No trecho “você pode beijar cem garotos em bares, tomar outro drink apenas para parar o sentimento, você poderia dizer que é só o seu jeito, arrumar uma nova desculpa, outra razão idiota”, evidencia como a narradora está convencida de que, não importa as ações da outra pessoa, nada vai parar os sentimentos dela por garotas. As suas tentativas de ignorar sua verdadeira orientação sexual ao se relacionar com homens só trazem mais à tona a sua real identidade.
Chappell Roan retrata o processo doloroso de auto aceitação feminina e como a heteronormatividade muitas vezes obstrui o amor genuíno e verdadeiro entre duas mulheres. A linha “você terá que parar o mundo só para parar o sentimento, boa sorte querida” serve como uma ironia contundente, apontando para a futilidade das tentativas de mudar algo inerente em si mesma, enfrentando assim, as regras que moldam as mulheres na sociedade atual.
A representação que Chappell Roan traz em sua letra é crucial para o sentimento de identificação de meninas que podem estar passando por experiências semelhantes às descritas na canção. Sua música não só ajuda a iluminar o desafio da heterossexualidade compulsória, como também serve como um meio poderoso para a autoaceitação. A relevância de Chappell Roan vai além da canção mencionada, ela desempenha um papel significativo na cultura pop ao abrir espaço para representações do amor entre mulheres em uma esfera predominantemente heteronormativa.
Com uma mídia global que, desde que nasceu, pouco se preocupou com a representação LGBTQIAPN+ nas telas de TV e na música, isso ainda ocorre nos dias atuais. Em uma pesquisa feita pelo Visual GPS 2021, da Getty Images, foi apontado que apenas 20% dos entrevistados globais afirmaram ver pessoas LGBTQIA+ representadas regularmente em imagens e, quando o fazem, as representações são estereotipadas. Isso é ainda mais complicado quando falamos de lésbicas, uma sexualidade frequentemente apagada e excluída, já que a indústria, dominada por homens, prioriza as vivências sob suas próprias óticas, e muitas vezes fetichiza as relações entre mulheres para o prazer do homem hétero, e não para a representação de uma comunidade.

Hayley Kiyoko, assim como Chappell Roan, é um exemplo de representatividade no mundo da música, na busca de representações reais. Com sua música “Girls Like Girls”, de 2015, foi uma pioneira no mundo pop ao abordar o amor entre garotas e a heterossexualidade compulsória, estabelecendo um importante precedente na mídia. Assim como Kiyoko, Roan contribui para a visibilidade e aceitação das identidades queer, conquistando espaço em meios de comunicação como TV, rádio e paradas da Billboard.

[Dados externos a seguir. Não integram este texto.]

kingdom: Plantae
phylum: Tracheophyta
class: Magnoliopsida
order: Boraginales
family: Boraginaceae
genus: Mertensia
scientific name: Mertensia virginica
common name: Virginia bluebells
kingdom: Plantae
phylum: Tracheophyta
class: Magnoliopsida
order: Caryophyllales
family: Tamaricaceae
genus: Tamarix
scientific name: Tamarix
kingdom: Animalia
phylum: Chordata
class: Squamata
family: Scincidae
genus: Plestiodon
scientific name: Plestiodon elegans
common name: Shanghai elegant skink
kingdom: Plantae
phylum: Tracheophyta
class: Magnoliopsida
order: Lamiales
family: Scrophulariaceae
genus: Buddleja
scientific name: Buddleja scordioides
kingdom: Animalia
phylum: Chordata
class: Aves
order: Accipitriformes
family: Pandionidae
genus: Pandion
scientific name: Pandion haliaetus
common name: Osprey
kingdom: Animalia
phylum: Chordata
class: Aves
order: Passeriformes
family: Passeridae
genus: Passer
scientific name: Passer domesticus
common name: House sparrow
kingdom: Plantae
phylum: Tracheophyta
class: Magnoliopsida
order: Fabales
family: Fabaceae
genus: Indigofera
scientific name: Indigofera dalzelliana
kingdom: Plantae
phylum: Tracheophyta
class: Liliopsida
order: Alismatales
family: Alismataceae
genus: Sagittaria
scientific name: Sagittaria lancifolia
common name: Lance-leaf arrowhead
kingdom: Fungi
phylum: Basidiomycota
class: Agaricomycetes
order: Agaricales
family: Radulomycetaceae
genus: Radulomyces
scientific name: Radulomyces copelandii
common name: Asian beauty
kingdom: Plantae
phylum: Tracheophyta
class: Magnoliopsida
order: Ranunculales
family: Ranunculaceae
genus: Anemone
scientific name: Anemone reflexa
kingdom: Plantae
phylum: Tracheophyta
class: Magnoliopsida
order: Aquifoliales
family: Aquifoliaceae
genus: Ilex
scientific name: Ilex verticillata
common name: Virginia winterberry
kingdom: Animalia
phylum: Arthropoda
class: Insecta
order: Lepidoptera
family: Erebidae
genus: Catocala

No Brasil, a representatividade de mulheres não-hetero sempre foi presente, ainda que tentassem o apagamento. Nomes como Cássia Eller, Gal Costa, Maria Bethânia e Ana Carolina no MPB, Leci Brandão no pagode, até Ludmilla que atualmente faz sucesso e “caiu” na boca dos brasileiros com suas músicas sobre mulheres que amam mulheres.

“Quero que as pessoas enxerguem meu lado homossexual como coisa séria, que haja respeito”, essa frase foi dita por Leci Brandão em uma edição do Jornal Lampião da Esquina (jornal conhecido na ditadura militar pelo ativismo LGBTQIAPN+) como forma de protesto para aqueles que não a enxergavam como mulher séria na música por causa da sua lesbianidade.
Juntas, essas e muitas outras artistas ajudaram e ajudam a construir um futuro onde meninas não precisam se conformar às normas sociais simplesmente por não conhecerem outras que sentem e vivem o mesmo que elas, mostrando que sim, princesas podem beijar princesas e rainhas podem beijar rainhas.
Portanto, o caminho a ser seguido pela mídia, e quem sabe na sociedade em geral também, é de uma representação feminina feita por mulheres e para mulheres. Que, ao invés de negar nossa existência ou esconder quem realmente somos, devemos reconhecer que nossos sentimentos e identidades são legítimos e persistem, independentemente das pressões externas. Como a própria canção citada aqui sugere, se alguém ainda quiser continuar ignorando sua verdadeira identidade, com uma luta constante contra o que não pode ser mudado: boa sorte, querida.